Today, though, the advantages of size are trumped by what are called “diseconomies” of scale: inertia, bureaucracy, risk aversion, clock-watching, office politics. Joseph Kim saw a lot of this firsthand, as a scientist at Merck for nine years, and now he likes to compare Merck to the Titanic. “Companies like Merck have fantastic scientists working for them, but they also have these middle and upper layers of managers who are just taking up space,” he said last week. “I like to call them ‘anti-bodies,’ because they just sit there being anti-everything. No one ever gets fired for saying no to a new idea.” Now, as the founder and the C.E.O. of a little biotech called VGX Pharmaceuticals, Kim has a novel type of aids drug in clinical trials and a promising drug for cancer in development.

It turns out that research and development doesn’t scale—that bigger may be worse.
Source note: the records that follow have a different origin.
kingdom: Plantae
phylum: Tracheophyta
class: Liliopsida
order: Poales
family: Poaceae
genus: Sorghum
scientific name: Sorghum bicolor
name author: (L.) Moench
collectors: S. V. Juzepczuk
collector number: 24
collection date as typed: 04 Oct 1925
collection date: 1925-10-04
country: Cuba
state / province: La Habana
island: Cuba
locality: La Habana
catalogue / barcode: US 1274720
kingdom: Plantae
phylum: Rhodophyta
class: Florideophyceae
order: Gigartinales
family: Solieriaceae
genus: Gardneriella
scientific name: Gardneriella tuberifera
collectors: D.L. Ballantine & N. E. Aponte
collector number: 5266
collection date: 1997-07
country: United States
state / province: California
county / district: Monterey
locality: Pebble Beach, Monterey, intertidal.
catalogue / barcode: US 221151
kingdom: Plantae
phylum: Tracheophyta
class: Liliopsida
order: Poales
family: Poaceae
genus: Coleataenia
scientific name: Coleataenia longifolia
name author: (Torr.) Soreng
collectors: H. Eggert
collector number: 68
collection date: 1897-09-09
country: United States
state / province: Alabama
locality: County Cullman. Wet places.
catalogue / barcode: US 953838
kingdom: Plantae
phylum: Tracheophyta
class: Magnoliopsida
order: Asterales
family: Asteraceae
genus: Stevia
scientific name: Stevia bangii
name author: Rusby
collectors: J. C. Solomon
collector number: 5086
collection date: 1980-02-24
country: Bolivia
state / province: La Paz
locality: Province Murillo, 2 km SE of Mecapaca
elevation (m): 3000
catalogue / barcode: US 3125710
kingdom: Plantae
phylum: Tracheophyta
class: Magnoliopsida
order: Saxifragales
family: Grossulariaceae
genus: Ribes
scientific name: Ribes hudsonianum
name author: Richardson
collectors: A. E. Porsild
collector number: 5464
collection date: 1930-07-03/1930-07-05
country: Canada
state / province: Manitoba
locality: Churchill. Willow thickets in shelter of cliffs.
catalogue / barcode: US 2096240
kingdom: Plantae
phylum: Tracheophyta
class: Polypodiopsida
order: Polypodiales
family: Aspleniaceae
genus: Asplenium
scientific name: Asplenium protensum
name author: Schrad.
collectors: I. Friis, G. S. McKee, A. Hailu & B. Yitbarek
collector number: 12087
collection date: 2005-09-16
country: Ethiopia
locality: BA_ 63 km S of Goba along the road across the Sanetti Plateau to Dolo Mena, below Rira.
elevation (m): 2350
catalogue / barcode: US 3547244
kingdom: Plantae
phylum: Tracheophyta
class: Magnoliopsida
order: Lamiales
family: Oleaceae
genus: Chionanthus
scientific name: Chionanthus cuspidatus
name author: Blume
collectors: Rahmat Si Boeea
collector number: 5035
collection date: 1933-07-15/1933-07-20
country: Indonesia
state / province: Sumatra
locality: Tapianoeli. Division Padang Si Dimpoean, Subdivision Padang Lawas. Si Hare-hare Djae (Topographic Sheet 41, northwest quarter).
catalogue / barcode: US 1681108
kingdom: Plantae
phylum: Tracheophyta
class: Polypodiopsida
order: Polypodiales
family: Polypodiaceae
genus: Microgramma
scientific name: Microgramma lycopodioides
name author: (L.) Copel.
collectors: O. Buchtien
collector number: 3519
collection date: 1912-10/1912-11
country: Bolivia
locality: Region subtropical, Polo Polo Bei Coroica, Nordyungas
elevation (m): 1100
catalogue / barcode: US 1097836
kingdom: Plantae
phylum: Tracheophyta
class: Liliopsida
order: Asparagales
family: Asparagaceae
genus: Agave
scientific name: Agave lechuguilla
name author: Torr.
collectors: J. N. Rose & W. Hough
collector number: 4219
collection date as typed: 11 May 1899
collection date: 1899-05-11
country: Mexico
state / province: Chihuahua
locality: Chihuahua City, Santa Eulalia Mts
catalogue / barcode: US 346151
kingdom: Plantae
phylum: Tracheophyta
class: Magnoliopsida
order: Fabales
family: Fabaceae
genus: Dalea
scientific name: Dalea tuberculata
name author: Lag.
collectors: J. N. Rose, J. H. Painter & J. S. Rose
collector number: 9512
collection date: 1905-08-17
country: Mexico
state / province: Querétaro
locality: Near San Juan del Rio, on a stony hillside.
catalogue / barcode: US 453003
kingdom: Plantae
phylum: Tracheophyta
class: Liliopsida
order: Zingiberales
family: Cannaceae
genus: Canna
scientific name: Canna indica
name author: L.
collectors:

That’s why the engines of pharmaceutical innovation have for some time now been smaller biotech firms like VGX, which can concentrate on a few promising avenues of research and can offer enterprising scientists the freedom—and the potentially enormous rewards—of working as entrepreneurs. Just as, in the seventies, the locus of innovation in the tech business shifted from Goliaths like Digital and I.B.M. toward the smaller, more narrowly focussed start-ups of Silicon Valley, so it is shifting now from big to little pharma.